2009 Portland GSA Annual Meeting (18-21 October 2009)

Paper No. 31
Presentation Time: 9:00 AM-6:00 PM

GRANITIC ADAKITE PLUTONS AND BIMODAL VOLCANISM IN A COLLISIONAL TERRANE SUTURE ZONE, NORTHERN TALKEETNA MOUNTAINS, ALASKA


COLE, Ronald B., Department of Geology, Allegheny College, 520 N. Main Street, Meadville, PA 16335, STEWART, Brian W., Department of Geology & Planetary Science, University of Pittsburgh, Pittsburgh, PA 15260 and LAYER, Paul, Department of Geology and Geophysics, Univ of Alaska Fairbanks, Fairbanks, AK 99701, ron.cole@allegheny.edu

Large plutons and 100’s of m of volcanic rocks intrude and overlie the suture zone of the Wrangellia composite terrane in the northern Talkeetna Mountains. The plutons (tens km2 in size) range from granodiorite to granite, are peraluminous, are transitional between volcanic arc and collisional granites, and exhibit adakite characteristics (heavy rare earth element depletion; high Sr/Y = 20-73). The volcanic rocks are bimodal; one end-member is basalt-andesite (48 to 62% SiO2) and the other is rhyolite (>72% SiO2). There is a distinct absence of dacite. The basalt-andesite set is comagmatic and exhibits high TiO2 (>1.5%), within-plate geochemical affinity, and Nd-Sr isotope ratios in the range between E-MORB and OIB (87Sr/86Sr (T) = 0.7033 to 0.7049; epsilon Nd (T) = 7.2 to 1.9). The rhyolites did not evolve directly from the mafic-intermediate magmas. Isotope data on one rhyolite sample (87Sr/86Sr (T) = 0.7036 and epsilon Nd (T) = 2.5) falls within the range of the mafic samples but trace element data are not consistent with simple fractional crystallization models for the origin of the rhyolites. Our 40Ar/39Ar ages for these rocks are 62.7 to 54.6 Ma for the granitic adakites, 56.0 to 53.5 Ma for basalts-andesites, and 54.9 to 49.5 Ma for rhyolites.
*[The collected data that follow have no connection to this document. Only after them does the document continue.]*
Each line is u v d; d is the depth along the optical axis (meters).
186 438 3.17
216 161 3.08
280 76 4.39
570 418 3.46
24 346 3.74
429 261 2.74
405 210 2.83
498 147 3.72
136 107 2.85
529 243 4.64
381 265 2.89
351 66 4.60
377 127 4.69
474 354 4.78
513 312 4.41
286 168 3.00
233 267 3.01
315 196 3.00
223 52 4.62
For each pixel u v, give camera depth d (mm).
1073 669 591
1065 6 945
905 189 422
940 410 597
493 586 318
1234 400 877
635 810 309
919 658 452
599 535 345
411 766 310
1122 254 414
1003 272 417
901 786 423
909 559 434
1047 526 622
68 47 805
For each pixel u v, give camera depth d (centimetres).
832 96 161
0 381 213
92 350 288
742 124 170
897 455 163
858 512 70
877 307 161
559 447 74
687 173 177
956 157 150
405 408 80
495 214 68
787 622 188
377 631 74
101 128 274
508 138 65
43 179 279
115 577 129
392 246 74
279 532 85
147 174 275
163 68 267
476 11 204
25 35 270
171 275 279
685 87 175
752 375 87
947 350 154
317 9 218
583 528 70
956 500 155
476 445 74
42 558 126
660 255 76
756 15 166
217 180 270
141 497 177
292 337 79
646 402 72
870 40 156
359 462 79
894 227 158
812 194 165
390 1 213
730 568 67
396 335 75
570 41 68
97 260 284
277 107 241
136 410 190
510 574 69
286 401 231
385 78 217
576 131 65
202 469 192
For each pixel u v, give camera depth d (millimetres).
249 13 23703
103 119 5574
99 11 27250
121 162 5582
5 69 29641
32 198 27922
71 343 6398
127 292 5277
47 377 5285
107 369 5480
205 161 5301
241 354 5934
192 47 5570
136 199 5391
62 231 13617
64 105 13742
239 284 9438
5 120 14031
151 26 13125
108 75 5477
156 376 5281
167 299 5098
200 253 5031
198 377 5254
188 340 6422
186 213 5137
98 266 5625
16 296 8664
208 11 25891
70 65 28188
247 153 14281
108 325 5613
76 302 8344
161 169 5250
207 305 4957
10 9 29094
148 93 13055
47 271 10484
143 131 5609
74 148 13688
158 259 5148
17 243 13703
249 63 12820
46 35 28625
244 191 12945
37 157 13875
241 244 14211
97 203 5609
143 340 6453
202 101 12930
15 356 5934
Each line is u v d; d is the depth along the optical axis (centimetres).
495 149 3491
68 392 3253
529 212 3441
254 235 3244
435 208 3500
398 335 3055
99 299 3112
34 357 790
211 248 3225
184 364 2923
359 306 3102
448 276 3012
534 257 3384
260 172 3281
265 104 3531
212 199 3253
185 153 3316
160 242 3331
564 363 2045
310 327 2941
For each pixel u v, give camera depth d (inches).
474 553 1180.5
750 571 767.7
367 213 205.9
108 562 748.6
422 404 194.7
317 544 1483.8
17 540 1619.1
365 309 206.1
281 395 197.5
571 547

The adakite-like plutons likely formed by partial melting of mid-crustal garnet-bearing meta-flysch in the suture zone. This required increased heat flow at ~62-63 Ma at the end of terrane accretion. High heat flow could have occurred by delamination of lithospheric mantle, slab break-off, and/or spreading ridge subduction. In each case, upwelling asthenospheric mantle would raise the geothermal gradient beneath the suture zone. The basalt magmas formed at ~56 Ma as partial melts from this asthenospheric mantle and/or from a residual subduction-related mantle wedge and evolved by AFC processes to form andesite. Isotope data indicate that the mantle was in the range of E-MORB and OIB-type mantle end-members. The rhyolites formed last, largely as anatectic melts of upper-crustal suture zone flysch. Our data indicate that, collectively, these suture zone magmas were not formed above an actively dehydrating subducted slab but are consistent with a transition from calc-alkaline subduction magmatism to magmatism that is more typical of intraplate tectonic settings.